Ich nickte – schließlich war uns vorher ausdrücklich erklärt worden, dass es unhöflich war, abzulehnen – und stand auf, ohne Juliane anzusehen. Ihren Gesichtsausdruck konnte ich mir auch so vorstellen. Vielleicht sollte ich sie mit Raffael verkuppeln, dann wäre sie sicher ein wenig entspannter.
»Ich habe zugesehen, wie du tanzt«, begann Raffael, nachdem er mich an der Hand genommen und wir die ersten gemeinsamen Schritte hinter uns hatten.
»Ach ja? Kaum zu glauben, dass du bei Hannahs Zuwendung dazu in der Lage warst.«
Raffaels Mund verzog sich zu einem breiten Grinsen. Gleichzeitig hob er fragend eine Augenbraue.
Ich stutzte. Dachte er etwa, ich wäre eifersüchtig? Ich geriet aus dem Konzept und tanzte nach hinten anstatt zur Seite. Raffael glich meinen Fehltritt gekonnt aus und verstärkte den Druck seiner Hände.
»Mit der richtigen Führung würdest du schnell lernen. Aber ich lasse meiner Partnerin natürlich viel lieber ihren Freiraum.
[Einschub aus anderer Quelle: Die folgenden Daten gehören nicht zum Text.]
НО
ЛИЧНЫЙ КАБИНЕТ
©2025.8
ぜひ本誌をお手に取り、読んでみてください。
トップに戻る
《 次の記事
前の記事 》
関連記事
Vor allem, wenn sie so viel Geschick beim Tanzen aufweist wie du.«
Sein zweideutiges Kompliment beschäftigte mich. Ich freute mich, dass es etwas gab, bei dem ich mich nicht allzu blöd anstellte. Gleichzeitig fragte ich mich, ob er mich für völlig naiv hielt und glaubte, mit dieser Art Anmache bei mir punkten zu können.
Erst als ich am Abend in meinem Bett lag, der verärgerten Hannah die Schlafende vorspielte und noch einmal über die Tanzstunde nachdachte, fiel mir die Ungereimtheit an Raffaels Kompliment auf: Ich konnte gut tauchen und ein wenig klettern. Außerdem malte und modellierte ich gern, weshalb ich auch das Kunstprojekt gewählt hatte. Seit wann glaubte ich eigentlich, ungeschickt zu sein?